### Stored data
= Beginning of Section =

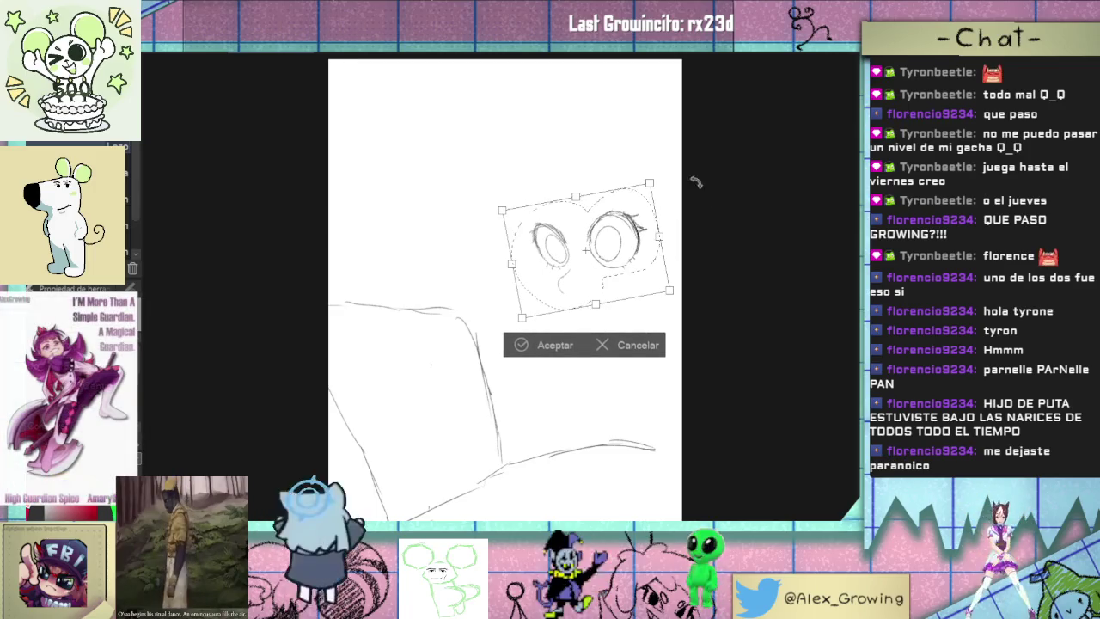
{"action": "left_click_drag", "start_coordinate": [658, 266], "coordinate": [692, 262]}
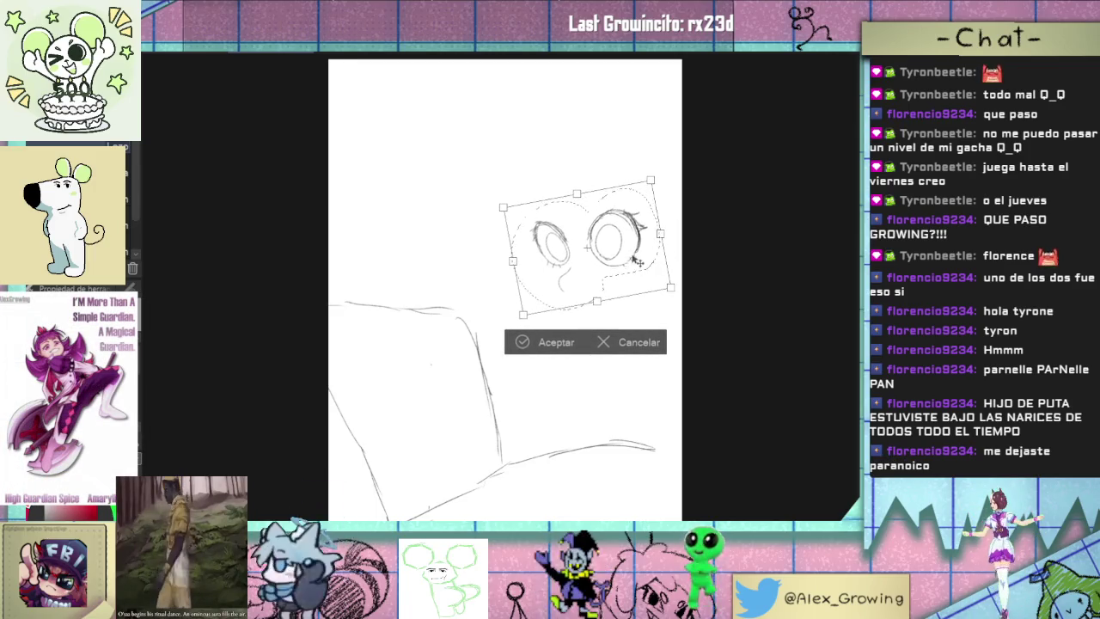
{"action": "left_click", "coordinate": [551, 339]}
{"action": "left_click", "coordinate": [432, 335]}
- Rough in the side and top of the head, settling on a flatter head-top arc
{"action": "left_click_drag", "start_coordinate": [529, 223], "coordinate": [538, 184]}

= End of Section =

### THE TASK
If a line in the entries contains the word "action", copy that line out.

### RESPONSE AREA
{"action": "left_click_drag", "start_coordinate": [658, 266], "coordinate": [692, 262]}
{"action": "left_click", "coordinate": [551, 339]}
{"action": "left_click", "coordinate": [432, 335]}
{"action": "left_click_drag", "start_coordinate": [529, 223], "coordinate": [538, 184]}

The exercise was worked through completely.